**Exercise objective**
Output every line of the listing below as a JSON list of strings, one string per line, leaving out blank lines.

**Data for processing**
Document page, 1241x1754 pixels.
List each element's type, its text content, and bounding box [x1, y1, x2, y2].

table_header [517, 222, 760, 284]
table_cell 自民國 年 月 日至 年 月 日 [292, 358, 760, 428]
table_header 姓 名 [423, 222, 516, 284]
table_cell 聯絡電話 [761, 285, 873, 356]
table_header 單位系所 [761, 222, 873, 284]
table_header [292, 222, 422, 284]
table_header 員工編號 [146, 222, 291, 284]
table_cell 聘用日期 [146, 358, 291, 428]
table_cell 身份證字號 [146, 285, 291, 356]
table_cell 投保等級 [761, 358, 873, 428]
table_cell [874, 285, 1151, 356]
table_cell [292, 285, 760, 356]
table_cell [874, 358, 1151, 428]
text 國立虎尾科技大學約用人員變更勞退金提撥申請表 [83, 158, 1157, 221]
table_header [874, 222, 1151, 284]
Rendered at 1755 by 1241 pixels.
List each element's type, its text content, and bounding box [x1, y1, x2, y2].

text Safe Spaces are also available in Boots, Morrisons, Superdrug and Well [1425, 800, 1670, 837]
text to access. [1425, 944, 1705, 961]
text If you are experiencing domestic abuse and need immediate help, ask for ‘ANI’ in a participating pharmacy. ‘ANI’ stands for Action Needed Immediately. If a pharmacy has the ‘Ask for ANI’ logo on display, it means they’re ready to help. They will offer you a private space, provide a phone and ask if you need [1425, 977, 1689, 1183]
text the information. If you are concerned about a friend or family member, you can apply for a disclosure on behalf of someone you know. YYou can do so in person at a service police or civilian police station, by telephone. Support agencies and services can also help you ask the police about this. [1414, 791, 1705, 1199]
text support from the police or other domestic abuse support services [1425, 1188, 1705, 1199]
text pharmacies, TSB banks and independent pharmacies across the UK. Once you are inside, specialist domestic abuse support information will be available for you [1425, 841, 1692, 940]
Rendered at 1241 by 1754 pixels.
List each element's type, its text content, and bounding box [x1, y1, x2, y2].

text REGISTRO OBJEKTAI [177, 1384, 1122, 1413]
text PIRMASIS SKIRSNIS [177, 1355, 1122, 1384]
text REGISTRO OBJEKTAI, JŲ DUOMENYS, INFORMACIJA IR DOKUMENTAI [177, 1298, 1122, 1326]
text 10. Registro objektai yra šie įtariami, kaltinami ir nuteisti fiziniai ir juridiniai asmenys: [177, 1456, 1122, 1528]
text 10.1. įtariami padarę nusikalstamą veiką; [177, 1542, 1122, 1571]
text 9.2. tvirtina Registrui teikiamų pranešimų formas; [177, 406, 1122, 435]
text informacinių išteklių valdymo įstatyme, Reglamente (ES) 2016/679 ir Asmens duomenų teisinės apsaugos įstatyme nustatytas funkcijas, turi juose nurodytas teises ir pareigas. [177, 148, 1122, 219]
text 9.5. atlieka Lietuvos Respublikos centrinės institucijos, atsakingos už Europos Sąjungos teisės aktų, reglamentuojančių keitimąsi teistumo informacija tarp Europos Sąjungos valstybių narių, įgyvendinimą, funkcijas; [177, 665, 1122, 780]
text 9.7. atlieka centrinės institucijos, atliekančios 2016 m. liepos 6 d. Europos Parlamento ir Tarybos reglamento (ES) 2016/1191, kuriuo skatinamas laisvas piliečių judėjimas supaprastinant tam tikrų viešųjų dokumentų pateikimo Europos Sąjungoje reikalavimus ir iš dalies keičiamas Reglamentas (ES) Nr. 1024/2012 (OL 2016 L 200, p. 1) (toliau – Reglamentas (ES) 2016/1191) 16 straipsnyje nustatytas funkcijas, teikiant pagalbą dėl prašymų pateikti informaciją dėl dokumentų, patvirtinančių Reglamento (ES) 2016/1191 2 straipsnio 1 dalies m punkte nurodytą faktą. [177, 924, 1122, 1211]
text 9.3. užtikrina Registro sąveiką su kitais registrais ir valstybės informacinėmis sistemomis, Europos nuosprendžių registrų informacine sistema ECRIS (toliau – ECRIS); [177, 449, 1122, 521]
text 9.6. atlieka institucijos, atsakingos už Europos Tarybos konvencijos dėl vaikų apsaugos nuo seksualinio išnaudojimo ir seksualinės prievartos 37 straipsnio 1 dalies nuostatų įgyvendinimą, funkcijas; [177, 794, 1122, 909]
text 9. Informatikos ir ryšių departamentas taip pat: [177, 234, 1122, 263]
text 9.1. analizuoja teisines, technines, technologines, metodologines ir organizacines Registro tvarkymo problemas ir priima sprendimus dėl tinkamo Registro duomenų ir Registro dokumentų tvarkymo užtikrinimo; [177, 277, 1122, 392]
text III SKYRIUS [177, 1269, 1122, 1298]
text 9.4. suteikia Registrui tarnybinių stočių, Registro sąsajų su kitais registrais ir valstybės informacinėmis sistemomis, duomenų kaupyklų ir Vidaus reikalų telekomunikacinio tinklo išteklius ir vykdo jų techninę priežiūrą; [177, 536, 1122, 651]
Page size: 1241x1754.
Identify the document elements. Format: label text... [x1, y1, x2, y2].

**Correct output**
[
  "Document page, 1241x1754 pixels.",
  "List each element's type, its text content, and bounding box [x1, y1, x2, y2].",
  "table_header [517, 222, 760, 284]",
  "table_cell 自民國 年 月 日至 年 月 日 [292, 358, 760, 428]",
  "table_header 姓 名 [423, 222, 516, 284]",
  "table_cell 聯絡電話 [761, 285, 873, 356]",
  "table_header 單位系所 [761, 222, 873, 284]",
  "table_header [292, 222, 422, 284]",
  "table_header 員工編號 [146, 222, 291, 284]",
  "table_cell 聘用日期 [146, 358, 291, 428]",
  "table_cell 身份證字號 [146, 285, 291, 356]",
  "table_cell 投保等級 [761, 358, 873, 428]",
  "table_cell [874, 285, 1151, 356]",
  "table_cell [292, 285, 760, 356]",
  "table_cell [874, 358, 1151, 428]",
  "text 國立虎尾科技大學約用人員變更勞退金提撥申請表 [83, 158, 1157, 221]",
  "table_header [874, 222, 1151, 284]",
  "Rendered at 1755 by 1241 pixels.",
  "List each element's type, its text content, and bounding box [x1, y1, x2, y2].",
  "text Safe Spaces are also available in Boots, Morrisons, Superdrug and Well [1425, 800, 1670, 837]",
  "text to access. [1425, 944, 1705, 961]",
  "text If you are experiencing domestic abuse and need immediate help, ask for ‘ANI’ in a participating pharmacy. ‘ANI’ stands for Action Needed Immediately. If a pharmacy has the ‘Ask for ANI’ logo on display, it means they’re ready to help. They will offer you a private space, provide a phone and ask if you need [1425, 977, 1689, 1183]",
  "text the information. If you are concerned about a friend or family member, you can apply for a disclosure on behalf of someone you know. YYou can do so in person at a service police or civilian police station, by telephone. Support agencies and services can also help you ask the police about this. [1414, 791, 1705, 1199]",
  "text support from the police or other domestic abuse support services [1425, 1188, 1705, 1199]",
  "text pharmacies, TSB banks and independent pharmacies across the UK. Once you are inside, specialist domestic abuse support information will be available for you [1425, 841, 1692, 940]",
  "Rendered at 1241 by 1754 pixels.",
  "List each element's type, its text content, and bounding box [x1, y1, x2, y2].",
  "text REGISTRO OBJEKTAI [177, 1384, 1122, 1413]",
  "text PIRMASIS SKIRSNIS [177, 1355, 1122, 1384]",
  "text REGISTRO OBJEKTAI, JŲ DUOMENYS, INFORMACIJA IR DOKUMENTAI [177, 1298, 1122, 1326]",
  "text 10. Registro objektai yra šie įtariami, kaltinami ir nuteisti fiziniai ir juridiniai asmenys: [177, 1456, 1122, 1528]",
  "text 10.1. įtariami padarę nusikalstamą veiką; [177, 1542, 1122, 1571]",
  "text 9.2. tvirtina Registrui teikiamų pranešimų formas; [177, 406, 1122, 435]",
  "text informacinių išteklių valdymo įstatyme, Reglamente (ES) 2016/679 ir Asmens duomenų teisinės apsaugos įstatyme nustatytas funkcijas, turi juose nurodytas teises ir pareigas. [177, 148, 1122, 219]",
  "text 9.5. atlieka Lietuvos Respublikos centrinės institucijos, atsakingos už Europos Sąjungos teisės aktų, reglamentuojančių keitimąsi teistumo informacija tarp Europos Sąjungos valstybių narių, įgyvendinimą, funkcijas; [177, 665, 1122, 780]",
  "text 9.7. atlieka centrinės institucijos, atliekančios 2016 m. liepos 6 d. Europos Parlamento ir Tarybos reglamento (ES) 2016/1191, kuriuo skatinamas laisvas piliečių judėjimas supaprastinant tam tikrų viešųjų dokumentų pateikimo Europos Sąjungoje reikalavimus ir iš dalies keičiamas Reglamentas (ES) Nr. 1024/2012 (OL 2016 L 200, p. 1) (toliau – Reglamentas (ES) 2016/1191) 16 straipsnyje nustatytas funkcijas, teikiant pagalbą dėl prašymų pateikti informaciją dėl dokumentų, patvirtinančių Reglamento (ES) 2016/1191 2 straipsnio 1 dalies m punkte nurodytą faktą. [177, 924, 1122, 1211]",
  "text 9.3. užtikrina Registro sąveiką su kitais registrais ir valstybės informacinėmis sistemomis, Europos nuosprendžių registrų informacine sistema ECRIS (toliau – ECRIS); [177, 449, 1122, 521]",
  "text 9.6. atlieka institucijos, atsakingos už Europos Tarybos konvencijos dėl vaikų apsaugos nuo seksualinio išnaudojimo ir seksualinės prievartos 37 straipsnio 1 dalies nuostatų įgyvendinimą, funkcijas; [177, 794, 1122, 909]",
  "text 9. Informatikos ir ryšių departamentas taip pat: [177, 234, 1122, 263]",
  "text 9.1. analizuoja teisines, technines, technologines, metodologines ir organizacines Registro tvarkymo problemas ir priima sprendimus dėl tinkamo Registro duomenų ir Registro dokumentų tvarkymo užtikrinimo; [177, 277, 1122, 392]",
  "text III SKYRIUS [177, 1269, 1122, 1298]",
  "text 9.4. suteikia Registrui tarnybinių stočių, Registro sąsajų su kitais registrais ir valstybės informacinėmis sistemomis, duomenų kaupyklų ir Vidaus reikalų telekomunikacinio tinklo išteklius ir vykdo jų techninę priežiūrą; [177, 536, 1122, 651]",
  "Page size: 1241x1754.",
  "Identify the document elements. Format: label text... [x1, y1, x2, y2]."
]